[GIVEN DATA — start]
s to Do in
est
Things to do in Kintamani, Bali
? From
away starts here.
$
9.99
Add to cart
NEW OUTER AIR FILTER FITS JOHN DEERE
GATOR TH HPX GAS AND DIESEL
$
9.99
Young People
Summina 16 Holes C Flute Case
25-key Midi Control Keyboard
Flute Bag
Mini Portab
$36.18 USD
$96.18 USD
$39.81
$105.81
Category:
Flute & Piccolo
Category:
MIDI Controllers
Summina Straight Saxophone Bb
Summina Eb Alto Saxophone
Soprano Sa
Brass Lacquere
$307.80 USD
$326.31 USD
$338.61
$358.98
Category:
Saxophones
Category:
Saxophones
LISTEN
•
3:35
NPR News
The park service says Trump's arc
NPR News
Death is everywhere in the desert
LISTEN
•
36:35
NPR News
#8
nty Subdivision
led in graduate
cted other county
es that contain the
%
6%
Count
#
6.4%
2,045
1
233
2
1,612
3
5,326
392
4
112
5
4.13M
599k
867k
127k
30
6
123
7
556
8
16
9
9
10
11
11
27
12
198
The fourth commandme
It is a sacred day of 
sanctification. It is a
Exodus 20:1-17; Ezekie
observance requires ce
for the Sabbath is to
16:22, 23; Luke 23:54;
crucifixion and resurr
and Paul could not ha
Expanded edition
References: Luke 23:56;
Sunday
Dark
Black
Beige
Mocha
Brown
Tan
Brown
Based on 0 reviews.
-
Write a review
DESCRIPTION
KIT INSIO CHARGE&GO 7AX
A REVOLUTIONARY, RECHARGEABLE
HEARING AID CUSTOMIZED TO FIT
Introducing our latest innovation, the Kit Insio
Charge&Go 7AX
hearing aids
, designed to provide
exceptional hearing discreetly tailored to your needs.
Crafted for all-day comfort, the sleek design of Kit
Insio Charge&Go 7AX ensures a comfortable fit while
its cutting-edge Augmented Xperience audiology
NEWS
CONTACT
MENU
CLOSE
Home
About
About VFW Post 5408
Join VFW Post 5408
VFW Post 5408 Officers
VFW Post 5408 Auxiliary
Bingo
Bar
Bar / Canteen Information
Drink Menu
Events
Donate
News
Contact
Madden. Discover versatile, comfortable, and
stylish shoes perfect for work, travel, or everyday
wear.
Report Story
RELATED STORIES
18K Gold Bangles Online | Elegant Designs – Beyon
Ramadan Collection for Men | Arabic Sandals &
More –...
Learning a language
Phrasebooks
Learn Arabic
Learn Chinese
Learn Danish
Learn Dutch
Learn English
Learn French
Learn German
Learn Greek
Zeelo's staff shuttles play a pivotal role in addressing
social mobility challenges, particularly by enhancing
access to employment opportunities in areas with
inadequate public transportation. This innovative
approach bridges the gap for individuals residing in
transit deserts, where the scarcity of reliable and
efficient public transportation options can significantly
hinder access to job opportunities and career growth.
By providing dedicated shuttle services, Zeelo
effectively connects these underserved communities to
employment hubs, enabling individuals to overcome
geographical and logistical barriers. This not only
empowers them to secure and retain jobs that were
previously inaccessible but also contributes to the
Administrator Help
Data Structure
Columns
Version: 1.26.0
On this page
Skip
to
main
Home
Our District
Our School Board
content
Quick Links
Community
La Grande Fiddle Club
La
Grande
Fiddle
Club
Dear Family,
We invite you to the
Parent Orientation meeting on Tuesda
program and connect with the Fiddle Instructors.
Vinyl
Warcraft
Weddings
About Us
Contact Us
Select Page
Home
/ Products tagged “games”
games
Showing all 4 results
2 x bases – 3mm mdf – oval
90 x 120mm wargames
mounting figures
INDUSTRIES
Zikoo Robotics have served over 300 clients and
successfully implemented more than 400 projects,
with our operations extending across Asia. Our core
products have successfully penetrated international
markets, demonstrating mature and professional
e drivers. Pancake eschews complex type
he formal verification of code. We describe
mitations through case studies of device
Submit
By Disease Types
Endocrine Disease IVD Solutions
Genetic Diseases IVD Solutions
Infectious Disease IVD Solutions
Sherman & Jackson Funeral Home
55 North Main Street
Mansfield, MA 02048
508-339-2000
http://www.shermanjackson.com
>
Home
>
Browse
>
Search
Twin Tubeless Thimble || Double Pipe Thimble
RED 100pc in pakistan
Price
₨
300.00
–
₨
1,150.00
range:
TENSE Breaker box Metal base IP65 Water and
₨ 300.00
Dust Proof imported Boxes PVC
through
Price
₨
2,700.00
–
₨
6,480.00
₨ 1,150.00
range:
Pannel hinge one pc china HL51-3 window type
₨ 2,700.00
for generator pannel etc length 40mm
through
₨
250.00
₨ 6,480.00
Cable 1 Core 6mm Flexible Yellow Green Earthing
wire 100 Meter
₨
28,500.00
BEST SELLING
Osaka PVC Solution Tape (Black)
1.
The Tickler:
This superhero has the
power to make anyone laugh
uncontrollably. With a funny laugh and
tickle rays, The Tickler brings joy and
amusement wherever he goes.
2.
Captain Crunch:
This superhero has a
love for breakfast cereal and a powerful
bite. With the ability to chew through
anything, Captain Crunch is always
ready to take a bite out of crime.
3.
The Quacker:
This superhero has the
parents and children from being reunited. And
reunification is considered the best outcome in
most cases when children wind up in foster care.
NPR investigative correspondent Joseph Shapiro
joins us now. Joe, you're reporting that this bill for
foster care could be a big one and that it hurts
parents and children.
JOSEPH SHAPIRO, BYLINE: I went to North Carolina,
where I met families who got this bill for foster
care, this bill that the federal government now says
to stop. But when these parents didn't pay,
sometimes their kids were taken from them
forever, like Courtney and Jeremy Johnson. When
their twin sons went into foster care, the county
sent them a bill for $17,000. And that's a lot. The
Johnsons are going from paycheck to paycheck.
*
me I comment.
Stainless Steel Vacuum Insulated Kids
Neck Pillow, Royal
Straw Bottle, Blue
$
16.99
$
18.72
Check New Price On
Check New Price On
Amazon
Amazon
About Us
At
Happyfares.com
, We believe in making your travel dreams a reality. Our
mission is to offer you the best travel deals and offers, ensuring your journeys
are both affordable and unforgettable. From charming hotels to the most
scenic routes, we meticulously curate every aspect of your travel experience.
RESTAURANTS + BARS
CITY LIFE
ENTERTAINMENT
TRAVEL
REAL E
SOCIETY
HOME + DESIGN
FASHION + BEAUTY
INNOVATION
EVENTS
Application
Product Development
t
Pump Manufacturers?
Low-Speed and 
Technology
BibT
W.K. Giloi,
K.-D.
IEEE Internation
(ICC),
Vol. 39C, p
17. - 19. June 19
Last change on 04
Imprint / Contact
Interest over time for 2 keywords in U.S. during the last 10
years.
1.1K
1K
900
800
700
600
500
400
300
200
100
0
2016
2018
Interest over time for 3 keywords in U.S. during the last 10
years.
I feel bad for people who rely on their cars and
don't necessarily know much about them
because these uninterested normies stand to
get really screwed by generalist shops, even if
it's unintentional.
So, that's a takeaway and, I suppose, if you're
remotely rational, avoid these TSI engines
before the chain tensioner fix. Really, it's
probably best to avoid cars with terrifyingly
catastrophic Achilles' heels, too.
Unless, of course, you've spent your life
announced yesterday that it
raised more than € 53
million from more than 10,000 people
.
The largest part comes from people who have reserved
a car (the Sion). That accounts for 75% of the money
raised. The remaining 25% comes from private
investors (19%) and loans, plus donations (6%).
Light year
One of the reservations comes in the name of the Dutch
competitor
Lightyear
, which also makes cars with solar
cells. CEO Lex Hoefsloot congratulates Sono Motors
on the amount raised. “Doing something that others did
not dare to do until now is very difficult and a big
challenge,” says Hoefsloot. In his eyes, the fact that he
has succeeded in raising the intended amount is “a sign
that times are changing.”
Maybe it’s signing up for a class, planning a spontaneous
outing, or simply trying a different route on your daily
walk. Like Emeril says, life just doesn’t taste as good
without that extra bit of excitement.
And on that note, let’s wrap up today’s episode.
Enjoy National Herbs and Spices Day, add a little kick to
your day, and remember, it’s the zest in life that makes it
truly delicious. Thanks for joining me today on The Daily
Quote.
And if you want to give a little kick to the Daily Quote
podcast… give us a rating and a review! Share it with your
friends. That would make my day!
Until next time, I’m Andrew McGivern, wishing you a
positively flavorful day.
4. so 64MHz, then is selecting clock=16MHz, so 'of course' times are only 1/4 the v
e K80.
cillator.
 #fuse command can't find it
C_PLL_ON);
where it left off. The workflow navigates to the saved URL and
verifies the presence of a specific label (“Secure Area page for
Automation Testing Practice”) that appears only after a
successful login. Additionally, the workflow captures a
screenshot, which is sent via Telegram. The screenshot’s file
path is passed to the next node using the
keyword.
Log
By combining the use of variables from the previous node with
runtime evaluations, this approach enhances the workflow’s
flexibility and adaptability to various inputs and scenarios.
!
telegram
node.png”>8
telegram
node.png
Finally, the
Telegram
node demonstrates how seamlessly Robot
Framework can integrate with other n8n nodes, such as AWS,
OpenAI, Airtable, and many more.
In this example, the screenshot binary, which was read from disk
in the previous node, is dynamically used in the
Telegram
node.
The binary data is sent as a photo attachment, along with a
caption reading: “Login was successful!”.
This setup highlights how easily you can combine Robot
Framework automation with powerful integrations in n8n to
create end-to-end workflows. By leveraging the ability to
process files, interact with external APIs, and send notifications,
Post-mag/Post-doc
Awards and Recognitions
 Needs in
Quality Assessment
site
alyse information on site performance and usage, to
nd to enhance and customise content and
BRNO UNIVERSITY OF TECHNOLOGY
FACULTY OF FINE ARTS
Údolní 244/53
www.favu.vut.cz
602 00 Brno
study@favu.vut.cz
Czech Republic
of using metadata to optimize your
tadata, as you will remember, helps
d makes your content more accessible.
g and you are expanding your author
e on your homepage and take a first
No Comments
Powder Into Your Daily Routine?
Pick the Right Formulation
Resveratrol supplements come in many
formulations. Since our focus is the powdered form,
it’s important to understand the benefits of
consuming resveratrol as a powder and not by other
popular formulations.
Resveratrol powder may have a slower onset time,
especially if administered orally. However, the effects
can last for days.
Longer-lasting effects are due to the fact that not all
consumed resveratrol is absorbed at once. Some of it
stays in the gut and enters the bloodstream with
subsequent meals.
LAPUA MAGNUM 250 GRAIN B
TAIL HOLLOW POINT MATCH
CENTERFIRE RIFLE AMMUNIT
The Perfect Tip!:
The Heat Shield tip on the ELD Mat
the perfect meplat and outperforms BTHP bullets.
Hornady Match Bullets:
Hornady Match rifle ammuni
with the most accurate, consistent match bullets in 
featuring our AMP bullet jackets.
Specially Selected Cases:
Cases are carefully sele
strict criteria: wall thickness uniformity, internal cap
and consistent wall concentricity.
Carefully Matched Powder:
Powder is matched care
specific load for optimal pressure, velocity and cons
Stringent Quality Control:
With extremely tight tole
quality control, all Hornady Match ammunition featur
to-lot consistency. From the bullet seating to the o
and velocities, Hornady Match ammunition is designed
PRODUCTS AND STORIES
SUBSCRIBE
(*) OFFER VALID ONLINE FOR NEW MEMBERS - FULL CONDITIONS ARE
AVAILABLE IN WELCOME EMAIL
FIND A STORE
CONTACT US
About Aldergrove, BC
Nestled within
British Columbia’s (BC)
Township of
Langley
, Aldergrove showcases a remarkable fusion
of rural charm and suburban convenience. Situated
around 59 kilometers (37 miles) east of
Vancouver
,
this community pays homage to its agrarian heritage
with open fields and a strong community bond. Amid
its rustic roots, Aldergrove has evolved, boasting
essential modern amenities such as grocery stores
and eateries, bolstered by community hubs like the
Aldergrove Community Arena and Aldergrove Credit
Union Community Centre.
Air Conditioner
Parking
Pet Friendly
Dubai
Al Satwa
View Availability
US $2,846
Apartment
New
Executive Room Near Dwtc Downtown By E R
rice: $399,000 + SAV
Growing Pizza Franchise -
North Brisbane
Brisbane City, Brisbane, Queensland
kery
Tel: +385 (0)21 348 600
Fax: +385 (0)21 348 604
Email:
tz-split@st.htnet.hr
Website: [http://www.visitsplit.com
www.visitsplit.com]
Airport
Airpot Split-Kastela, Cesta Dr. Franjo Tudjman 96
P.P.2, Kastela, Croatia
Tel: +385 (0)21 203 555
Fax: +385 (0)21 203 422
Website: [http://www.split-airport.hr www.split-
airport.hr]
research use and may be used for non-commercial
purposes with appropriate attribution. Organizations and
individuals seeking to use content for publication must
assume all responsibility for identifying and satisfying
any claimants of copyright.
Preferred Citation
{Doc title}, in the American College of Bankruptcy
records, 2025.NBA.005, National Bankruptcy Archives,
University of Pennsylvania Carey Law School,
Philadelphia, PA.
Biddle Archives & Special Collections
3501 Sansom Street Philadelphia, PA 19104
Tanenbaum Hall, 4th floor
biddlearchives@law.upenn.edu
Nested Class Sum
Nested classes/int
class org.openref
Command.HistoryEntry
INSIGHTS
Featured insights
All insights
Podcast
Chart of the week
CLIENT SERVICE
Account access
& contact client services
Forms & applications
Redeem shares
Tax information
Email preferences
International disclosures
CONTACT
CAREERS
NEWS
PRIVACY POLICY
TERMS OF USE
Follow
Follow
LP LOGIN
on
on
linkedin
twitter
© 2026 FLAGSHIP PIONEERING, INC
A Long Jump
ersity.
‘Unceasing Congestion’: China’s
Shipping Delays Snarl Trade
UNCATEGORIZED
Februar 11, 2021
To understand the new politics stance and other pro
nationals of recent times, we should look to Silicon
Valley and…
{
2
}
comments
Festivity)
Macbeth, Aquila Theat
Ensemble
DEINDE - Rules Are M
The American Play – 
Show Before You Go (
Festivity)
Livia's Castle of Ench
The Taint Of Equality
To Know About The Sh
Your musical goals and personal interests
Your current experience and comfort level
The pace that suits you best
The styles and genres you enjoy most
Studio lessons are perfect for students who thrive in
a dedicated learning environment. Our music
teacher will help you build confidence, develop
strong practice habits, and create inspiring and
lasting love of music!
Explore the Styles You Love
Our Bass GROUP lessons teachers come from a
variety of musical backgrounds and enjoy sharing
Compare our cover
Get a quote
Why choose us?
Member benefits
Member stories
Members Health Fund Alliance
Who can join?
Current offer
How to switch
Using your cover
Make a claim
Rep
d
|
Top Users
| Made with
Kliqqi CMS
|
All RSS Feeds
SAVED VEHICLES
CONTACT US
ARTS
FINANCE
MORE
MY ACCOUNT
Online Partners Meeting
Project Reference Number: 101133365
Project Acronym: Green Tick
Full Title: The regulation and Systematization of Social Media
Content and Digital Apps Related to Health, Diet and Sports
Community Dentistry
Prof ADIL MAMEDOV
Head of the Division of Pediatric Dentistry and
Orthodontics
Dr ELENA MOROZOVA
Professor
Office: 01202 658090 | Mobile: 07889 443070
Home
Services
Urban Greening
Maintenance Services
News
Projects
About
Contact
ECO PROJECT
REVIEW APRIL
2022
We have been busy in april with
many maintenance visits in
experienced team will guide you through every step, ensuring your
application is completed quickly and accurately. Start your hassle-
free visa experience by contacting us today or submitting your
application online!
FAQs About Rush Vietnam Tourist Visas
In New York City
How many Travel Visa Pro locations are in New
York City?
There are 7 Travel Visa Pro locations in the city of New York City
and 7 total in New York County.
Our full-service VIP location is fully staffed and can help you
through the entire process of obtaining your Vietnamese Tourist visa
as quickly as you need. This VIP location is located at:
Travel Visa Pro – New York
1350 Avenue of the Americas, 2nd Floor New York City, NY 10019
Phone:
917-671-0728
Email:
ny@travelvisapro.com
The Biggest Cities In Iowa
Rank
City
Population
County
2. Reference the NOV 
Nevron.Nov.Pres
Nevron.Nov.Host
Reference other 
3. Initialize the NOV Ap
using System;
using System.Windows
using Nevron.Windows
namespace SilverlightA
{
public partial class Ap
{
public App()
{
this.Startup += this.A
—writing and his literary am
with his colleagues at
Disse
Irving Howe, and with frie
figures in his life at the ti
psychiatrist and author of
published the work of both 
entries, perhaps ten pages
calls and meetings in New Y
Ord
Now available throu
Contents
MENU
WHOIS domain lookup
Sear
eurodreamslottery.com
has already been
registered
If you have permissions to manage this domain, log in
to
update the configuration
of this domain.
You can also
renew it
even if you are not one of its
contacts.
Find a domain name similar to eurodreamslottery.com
[GIVEN DATA — finish]
* **PROBLEM DESCRIPTION**
Scan the entries above for the word "raised". Report the lines that hold it.

* **ANSWER FOR THE TASK**
raised more than € 53
raised. The remaining 25% comes from private
on the amount raised. “Doing something that others did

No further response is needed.